Once a new item is created automated systems
Posted: Wed Jul 09, 2025 5:59 am
The mission of the Internet Archive is “Universal Access to All Knowledge.” The knowledge we archive is represented as digital data. We often get questions related to “How much data does Internet Archive actually keep?” and “How do you store and preserve that knowledge?”
All content uploaded to the Archive is stored in “Items.” As telegram data with items in traditional libraries, Internet Archive items are structured to contain a single book, or movie, or music album — generally a single piece of knowledge that can be meaningfully cataloged and retrieved, along with descriptive information (metadata) that usually includes the title, creator (author), and other curatorial information about the content. From a technical standpoint, items are stored in a well-defined structure within Linux directories.
quickly replicate that item across two distinct disk drives in separate servers that are (usually) in separate physical data centers. This “mirroring” of content is done both to minimize the likelihood of data loss or data corruption (due to unexpected harddrive or system failures) and to increase the efficiency of access to the content. Both of these storage locations (called “primary” and “secondary”) are immediately available to serve their copy of the content to patrons… and if one storage location becomes unavailable, the content remains available from the alternate storage location.
We refer to this overall scheme as “paired storage.” Because of the dual-storage arrangement, when we talk about “how much” data we store, we usually refer to what really matters to the patrons — the amount of unique compressed content in storage — that is, the amount prior to replication into paired-storage. So for numbers below, the amount of physical disk space (“raw” storage) is typically twice the amount stated.
As we have pursued our mission, the need for storing data has grown. In October of 2012, we held just over 10 petabytes of unique content. Today, we have archived a little over 30 petabytes, and we add between 13 and 15 terabytes of content per day (web and television are the most voluminous).
Currently, Internet Archive hosts about 20,000 individual disk drives. Each of these are housed in specialized computers (we call them “datanodes”) that have 36 data drives (plus two operating systems drives) per machine. Datanodes are organized into racks of 10 machines (360 data drives), and interconnected via high-speed ethernet to form our storage cluster. Even though our content storage has tripled over the past four years, our count of disk drives has stayed about the same. This is because disk drive technology improvements. Datanodes that were once populated with 36 individual 2-terabyte (2T) drives are today filled with 8-terabyte (8T) drives, moving single node capacity from 72 terabytes (64.8T formatted) to 288 terabytes (259.2T formatted) in the same physical space! This evolution of disk density did not happen in a single step, so we have populations of 2T, 3T, 4T, and 8T drives in our storage clusters.
All content uploaded to the Archive is stored in “Items.” As telegram data with items in traditional libraries, Internet Archive items are structured to contain a single book, or movie, or music album — generally a single piece of knowledge that can be meaningfully cataloged and retrieved, along with descriptive information (metadata) that usually includes the title, creator (author), and other curatorial information about the content. From a technical standpoint, items are stored in a well-defined structure within Linux directories.
quickly replicate that item across two distinct disk drives in separate servers that are (usually) in separate physical data centers. This “mirroring” of content is done both to minimize the likelihood of data loss or data corruption (due to unexpected harddrive or system failures) and to increase the efficiency of access to the content. Both of these storage locations (called “primary” and “secondary”) are immediately available to serve their copy of the content to patrons… and if one storage location becomes unavailable, the content remains available from the alternate storage location.

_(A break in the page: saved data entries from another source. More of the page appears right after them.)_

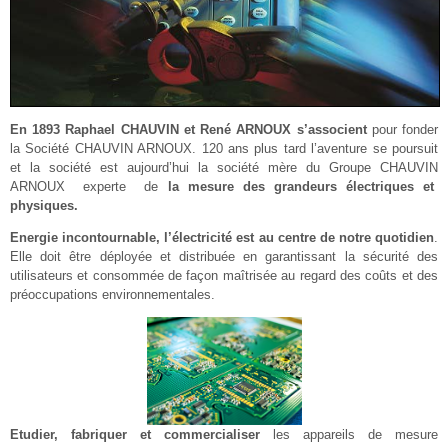
En 1893 Raphael CHAUVIN et René ARNOUX s’associent
pour fonder
la Société CHAUVIN ARNOUX. 120 ans plus tard l’aventure se poursuit
et la société est aujourd’hui la société mère du Groupe CHAUVIN
ARNOUX experte de
la mesure des grandeurs électriques et
physiques.
Energie incontournable, l’électricité est au centre de notre quotidien
.
Elle doit être déployée et distribuée en garantissant la sécurité des
utilisateurs et consommée de façon maîtrisée au regard des coûts et des
préoccupations environnementales.
Etudier, fabriquer et commercialiser
les appareils de mesure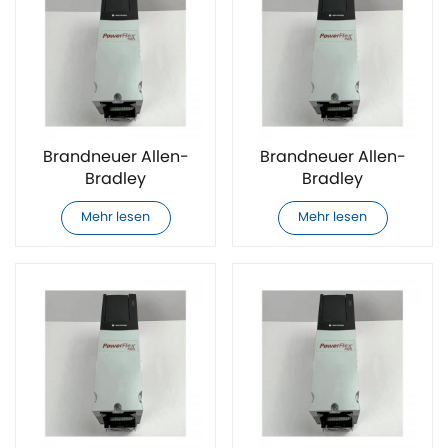
Brandneuer Allen-
Brandneuer Allen-
Bradley
Bradley
20F11ND3P4AA0NNNNN
20F11ND5P0AA0NNNNN
Mehr lesen
Mehr lesen
AC-
AC-
Frequenzumrichter
Frequenzumrichter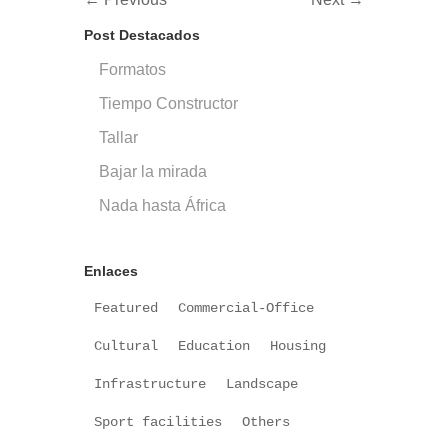
Post Destacados
Formatos
Tiempo Constructor
Tallar
Bajar la mirada
Nada hasta África
Enlaces
Featured
Commercial-Office
Cultural
Education
Housing
Infrastructure
Landscape
Sport facilities
Others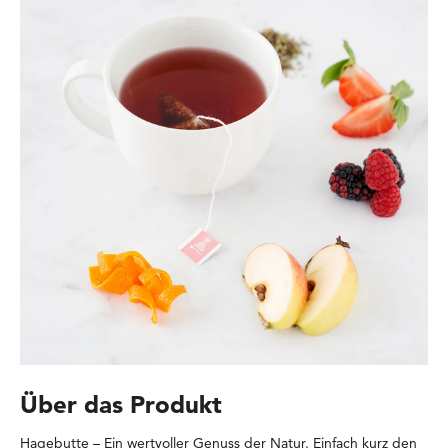
Über das Produkt
Hagebutte – Ein wertvoller Genuss der Natur. Einfach kurz den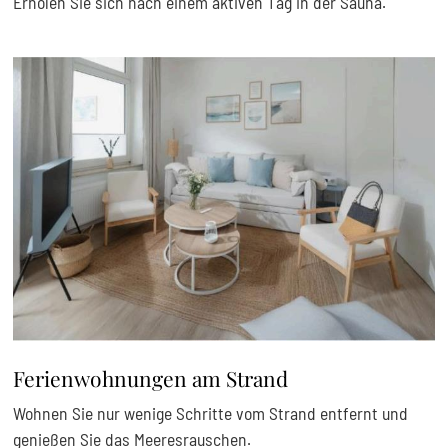
Erholen Sie sich nach einem aktiven Tag in der Sauna.
Ferienwohnungen am Strand
Wohnen Sie nur wenige Schritte vom Strand entfernt und
genießen Sie das Meeresrauschen.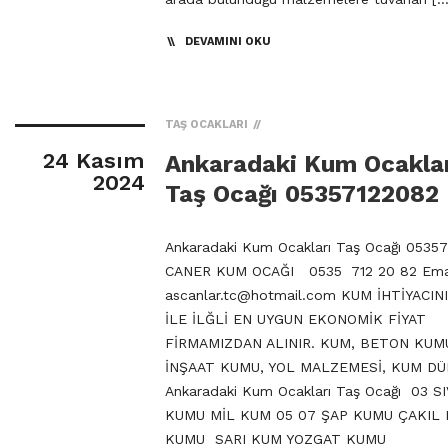
DEVAMINI OKU
TAŞ OCAKLARI
24 Kasım
Ankaradaki Kum Ocakla
2024
Taş Ocağı 05357122082
Ankaradaki Kum Ocakları Taş Ocağı 0535
CANER KUM OCAĞI 0535 712 20 82 Emai
ascanlar.tc@hotmail.com
KUM İHTİYACIN
İLE İLĞLİ EN UYGUN EKONOMİK FİYAT
FİRMAMIZDAN ALINIR. KUM, BETON KUM
İNŞAAT KUMU, YOL MALZEMESİ, KUM DÜ
Ankaradaki Kum Ocakları Taş Ocağı 03 SI
KUMU MİL KUM 05 07 ŞAP KUMU ÇAKIL
KUMU SARI KUM YOZGAT KUMU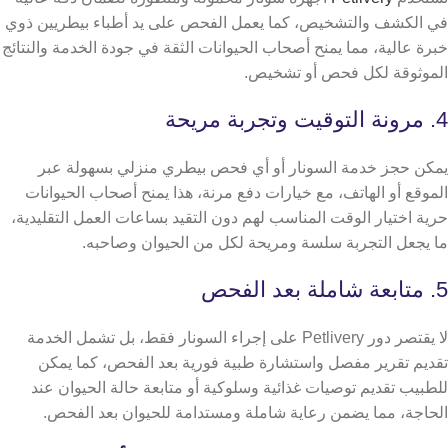
في الكشف والتشخيص، كما يعمل الفحص على يد أطباء بيطريين ذوي
خبرة عالية، مما يمنح أصحاب الحيوانات الثقة في جودة الخدمة والنتائج
الموثوقة لكل فحص أو تشخيص.
4. مرونة التوقيت وتجربة مريحة
يمكن حجز خدمة السونار أو أي فحص بيطري منزلي بسهولة عبر
الموقع أو الهاتف، مع خيارات دفع مرنة، هذا يمنح أصحاب الحيوانات
حرية اختيار الوقت المناسب لهم دون التقيد بساعات العمل التقليدية،
ما يجعل التجربة سلسة ومريحة لكل من الحيوان وصاحبه.
5. متابعة شاملة بعد الفحص
لا يقتصر دور Petlivery على إجراء السونار فقط، بل تشمل الخدمة
تقديم تقرير مفصل واستشارة طبية فورية بعد الفحص،
كما يمكن
للطبيب تقديم توصيات غذائية وسلوكية أو متابعة حالة الحيوان عند
الحاجة، مما يضمن رعاية شاملة ومستدامة للحيوان بعد الفحص.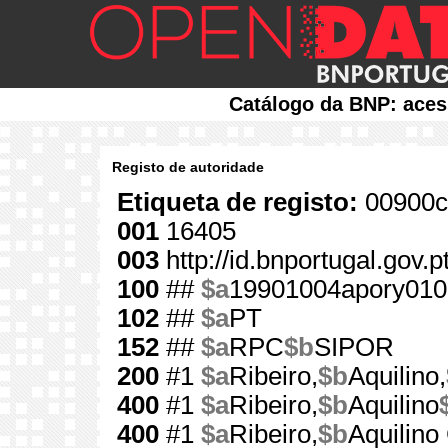
Catálogo da BNP: aces
Registo de autoridade
Etiqueta de registo:
00900c
001
16405
003
http://id.bnportugal.gov.
100
##
$a
19901004apory010
102
##
$a
PT
152
##
$a
RPC
$b
SIPOR
200
#1
$a
Ribeiro,
$b
Aquilino,
400
#1
$a
Ribeiro,
$b
Aquilino
400
#1
$a
Ribeiro,
$b
Aquilin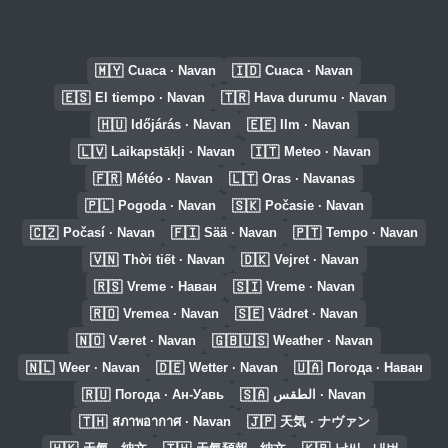
🇲🇾
🇮🇩
Cuaca · Navan
Cuaca · Navan
🇪🇸
🇹🇷
El tiempo · Navan
Hava durumu · Navan
🇭🇺
🇪🇪
Időjárás · Navan
Ilm · Navan
🇱🇻
🇮🇹
Laikapstākļi · Navan
Meteo · Navan
🇫🇷
🇱🇹
Météo · Navan
Oras · Navanas
🇵🇱
🇸🇰
Pogoda · Navan
Počasie · Navan
🇨🇿
🇫🇮
🇵🇹
Počasí · Navan
Sää · Navan
Tempo · Navan
🇻🇳
🇩🇰
Thời tiết · Navan
Vejret · Navan
🇷🇸
🇸🇮
Vreme · Наван
Vreme · Navan
🇷🇴
🇸🇪
Vremea · Navan
Vädret · Navan
🇳🇴
🇬🇧🇺🇸
Været · Navan
Weather · Navan
🇳🇱
🇩🇪
🇺🇦
Weer · Navan
Wetter · Navan
Погода · Наван
🇷🇺
🇸🇦
Погода · Ан-Уавь
الطقس · Navan
🇹🇭
🇯🇵
สภาพอากาศ · Navan
天気 · ナヴァン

We refer to this overall scheme as “paired storage.” Because of the dual-storage arrangement, when we talk about “how much” data we store, we usually refer to what really matters to the patrons — the amount of unique compressed content in storage — that is, the amount prior to replication into paired-storage. So for numbers below, the amount of physical disk space (“raw” storage) is typically twice the amount stated.
As we have pursued our mission, the need for storing data has grown. In October of 2012, we held just over 10 petabytes of unique content. Today, we have archived a little over 30 petabytes, and we add between 13 and 15 terabytes of content per day (web and television are the most voluminous).
Currently, Internet Archive hosts about 20,000 individual disk drives. Each of these are housed in specialized computers (we call them “datanodes”) that have 36 data drives (plus two operating systems drives) per machine. Datanodes are organized into racks of 10 machines (360 data drives), and interconnected via high-speed ethernet to form our storage cluster. Even though our content storage has tripled over the past four years, our count of disk drives has stayed about the same. This is because disk drive technology improvements. Datanodes that were once populated with 36 individual 2-terabyte (2T) drives are today filled with 8-terabyte (8T) drives, moving single node capacity from 72 terabytes (64.8T formatted) to 288 terabytes (259.2T formatted) in the same physical space! This evolution of disk density did not happen in a single step, so we have populations of 2T, 3T, 4T, and 8T drives in our storage clusters.